Es kam aber noch schlimmer für Gislason und sein Team. Bei Paris Saint-Germain ging der THW mit 24:42 unter. Es war die höchste Niederlage auf internationalem Terrain überhaupt. Auch in der Bundesliga ist es für die „Zebras“ nie derart schlimm gekommen. Am nächsten dran sind Niederlagen mit 15 Toren Differenz: Am 4. Februar 1968 beim VfL Gummersbach (17:32), am 19. Mai 1986 bei TuSEM Essen (14:29) und am 20. Dezember 2006 beim SC Magdeburg (24:39).

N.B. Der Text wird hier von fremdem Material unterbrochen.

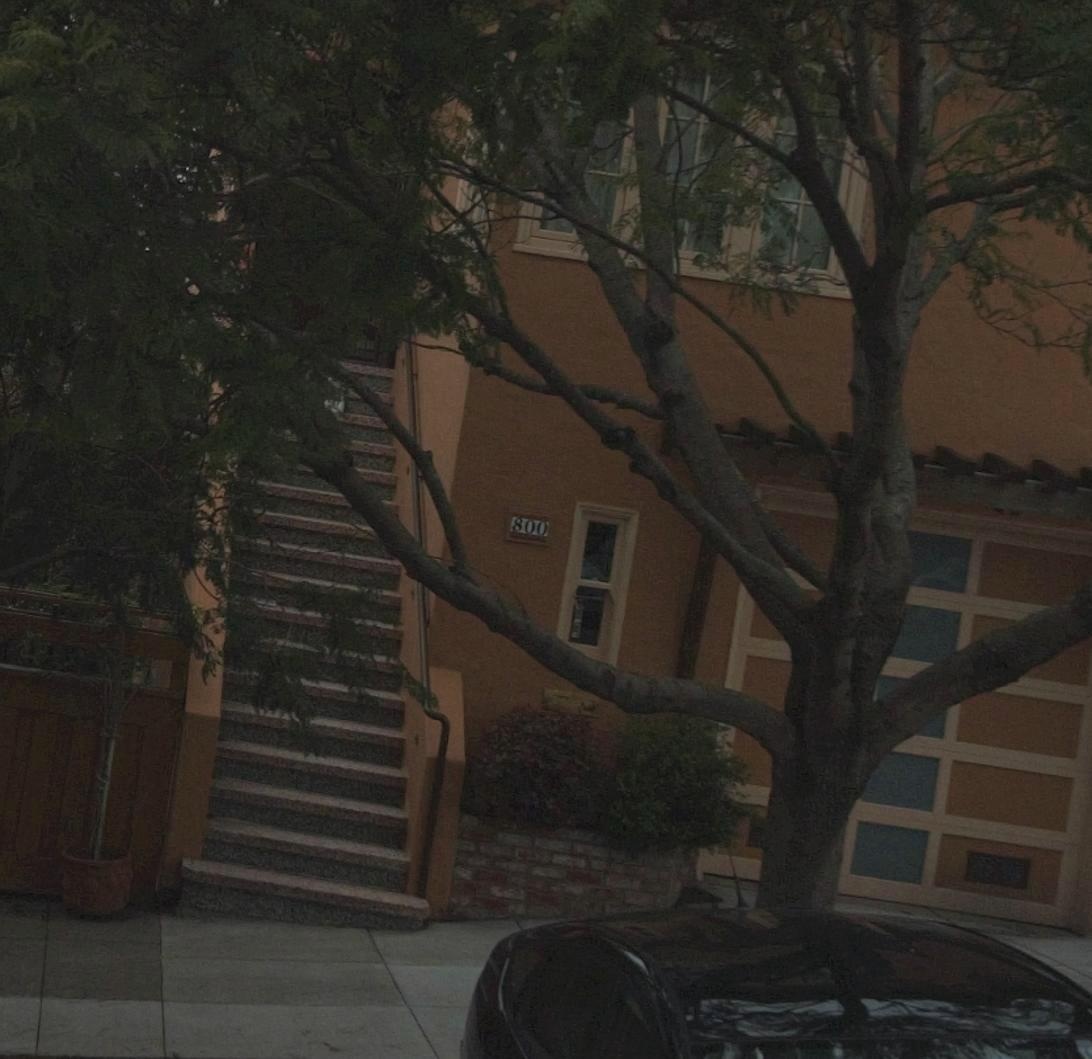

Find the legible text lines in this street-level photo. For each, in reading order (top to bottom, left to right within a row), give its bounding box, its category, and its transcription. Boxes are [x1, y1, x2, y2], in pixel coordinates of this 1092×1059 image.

[510, 515, 549, 537] StreetNumber: 800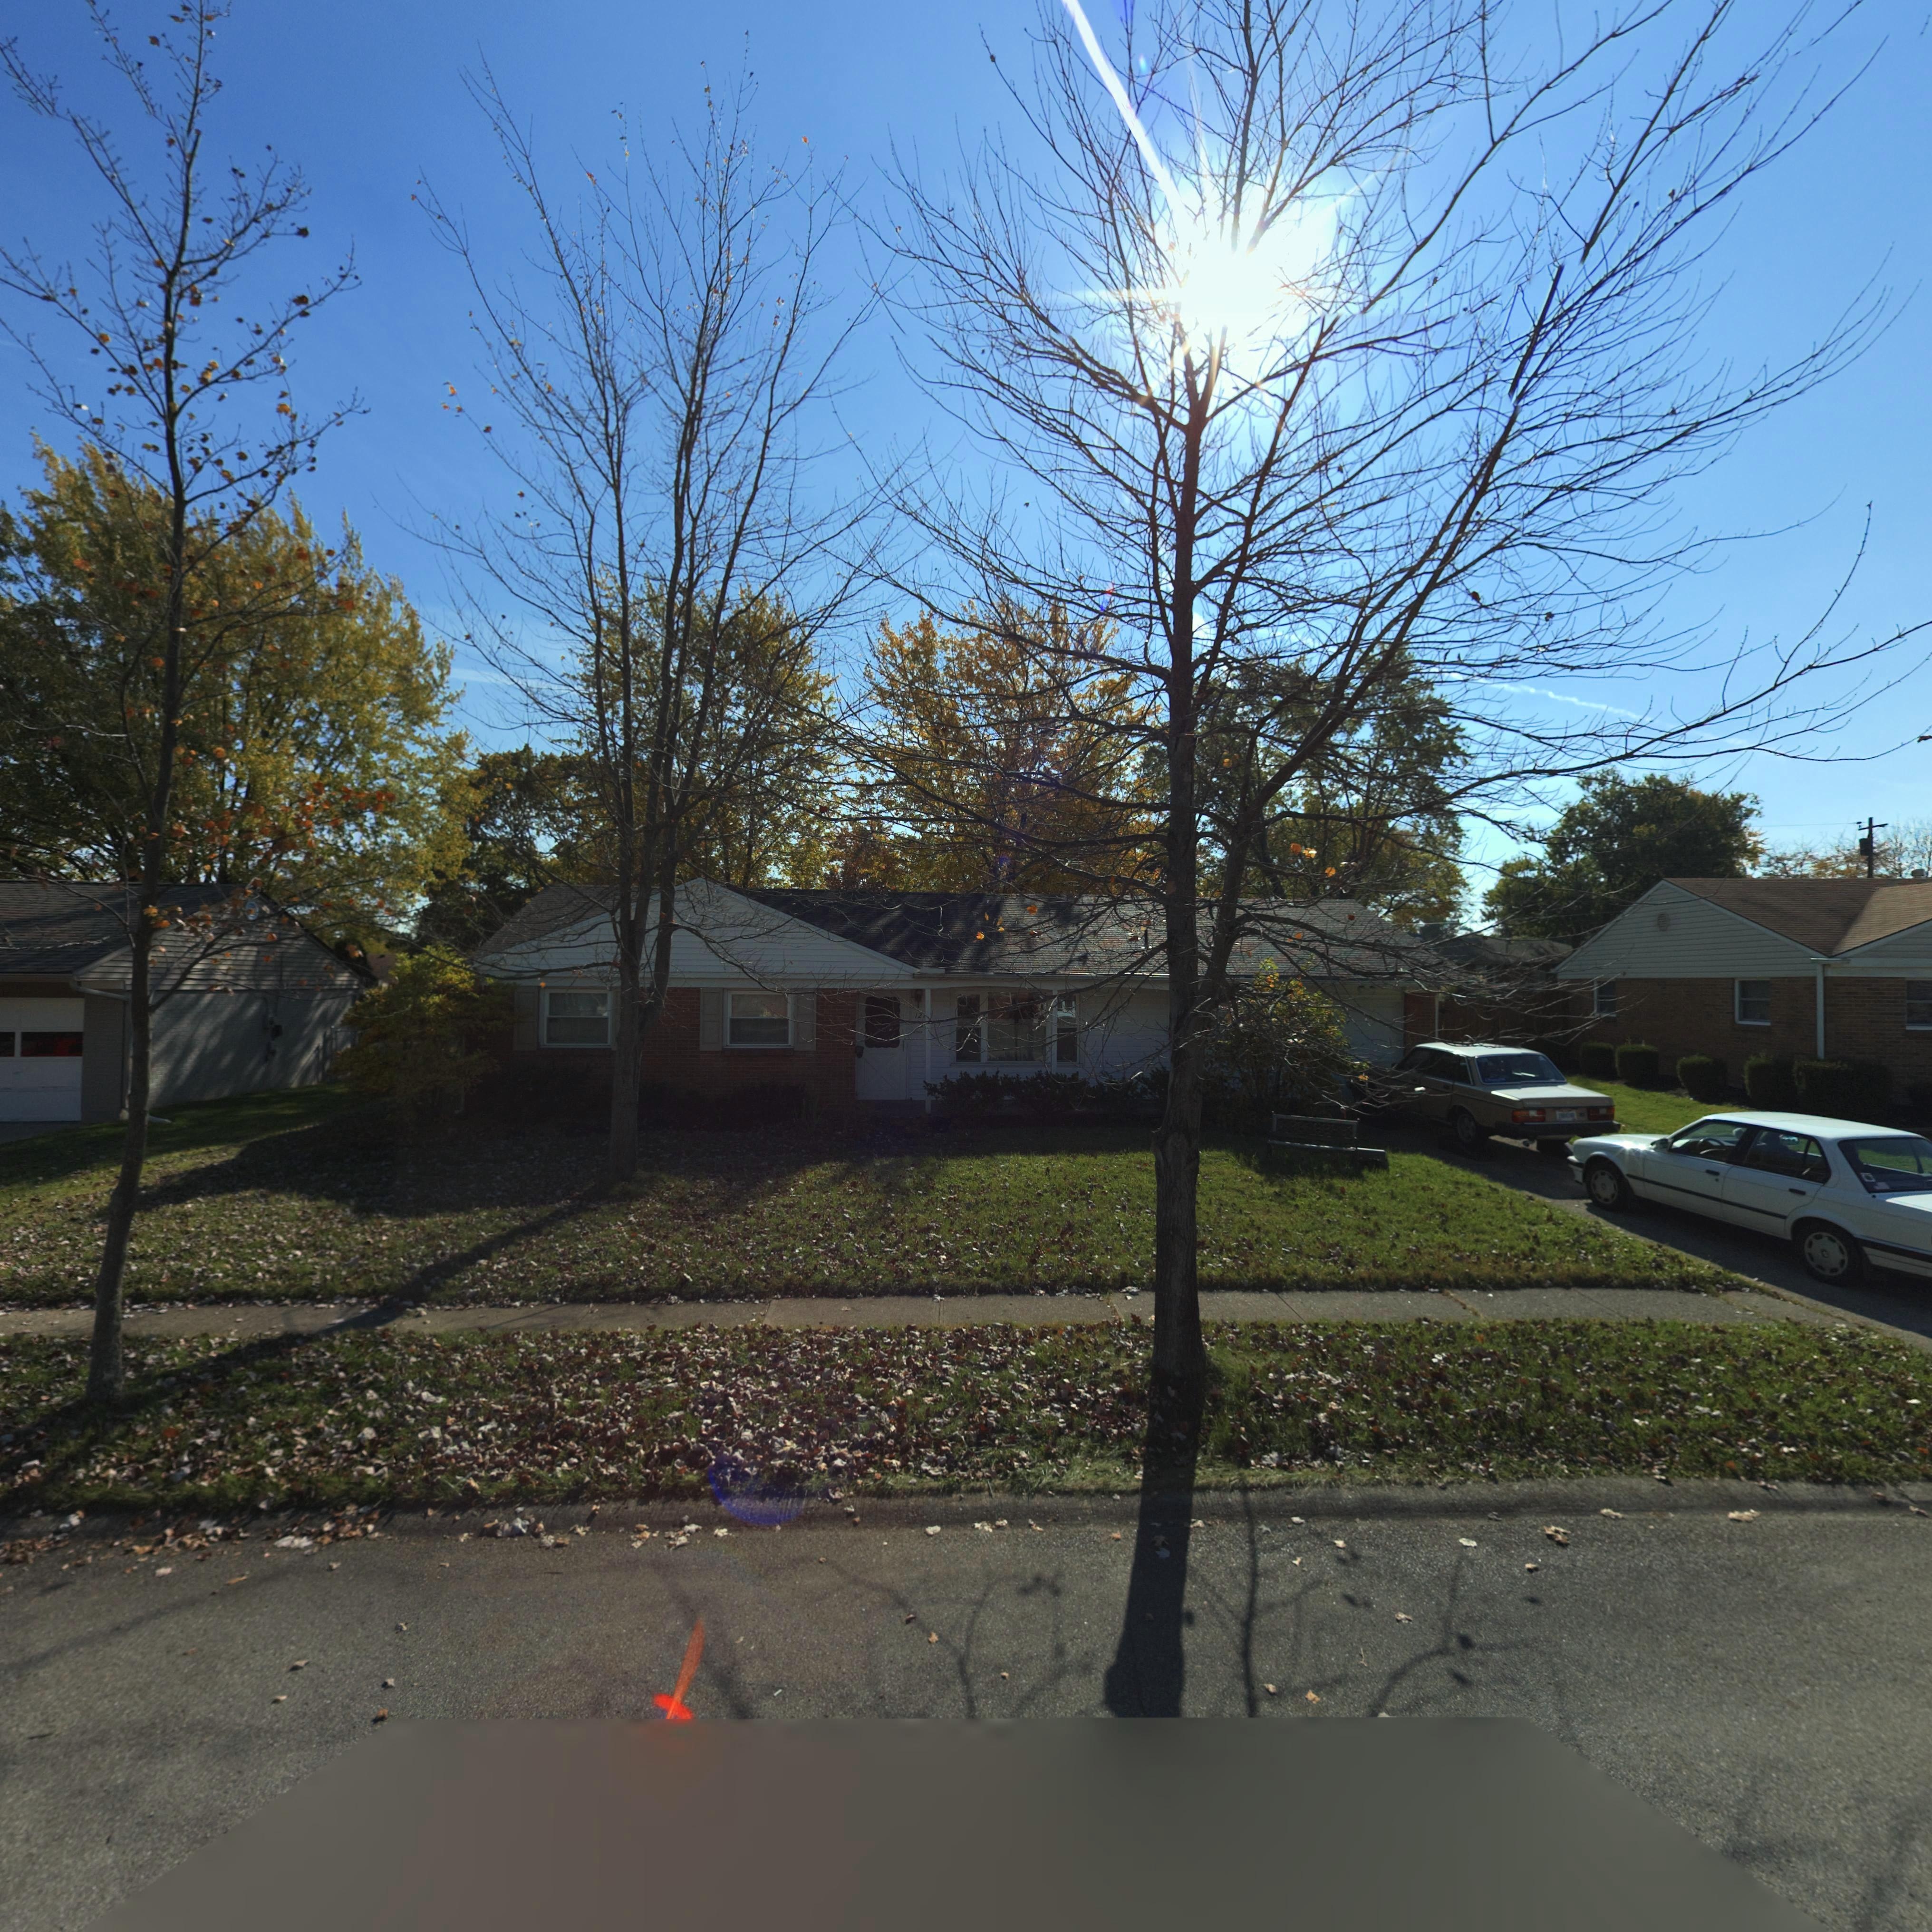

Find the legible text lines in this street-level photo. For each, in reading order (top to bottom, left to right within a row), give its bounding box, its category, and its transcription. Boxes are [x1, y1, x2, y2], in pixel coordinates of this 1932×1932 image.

[914, 1012, 923, 1019] StreetNumber: 12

„Skandalös schlecht angefangen“ habe seine Mannschaft in Paris, urteilte Gislason. „Wir haben viele Bälle verschossen und auch hinten nicht zugepackt.“ Schmerzhaft ist vor allem, wie das Renommee darunter leidet. Kiel wird von den Konkurrenten, anders als früher, längst nicht mehr als Bedrohung, sondern eher als dankbarer Gegner wahrgenommen.
Wie es so weit kommen konnte? Dem THW fehlt es vor allem an Balance im Team. Zu groß ist die Abhängigkeit vom kroatischen Spielmacher Domagoj Duvnjak, bei dem die Belastung der WM im Januar deutliche Spuren hinterlassen hat. Den großen Talenten Lukas Nilsson oder Nikola Bilyk mangelt es noch an Konstanz auf höchstem Niveau. Zudem bleibt der serbische Rückraumschütze Marko Vujin oft unter seinen Möglichkeiten. Und auf Linksaußen stagniert Rune Dahmke in seiner Entwicklung.
Meister zu werden, ist bei 38:8 Punkten kaum noch möglich. Die SG Flensburg-Handewitt ist mit ihren 41:3 Punkten erster Anwärter. Im DHB-Pokal ist in der aktuellen Verfassung schon das Halbfinale gegen den SC DHfK Leipzig eine Herausforderung. Sollte es ins Endspiel gehen, wären dort Flensburg oder der amtierende Meister Rhein-Neckar Löwen der Gegner.
Mit Letzterem hat es der THW auch im Achtelfinale der Champions League zu tun. Das Hinspiel findet am Mittwoch in Kiel statt. „Wir müssen uns gegen diese starke Mannschaft zusammenreißen“, forderte Gislason. „Es geht um alles.“ Sollte tatsächlich das Weiterkommen gelingen, wäre im Viertelfinale der FC Barcelona der Gegner – für die „Zebras“ sind das keine guten Perspektiven.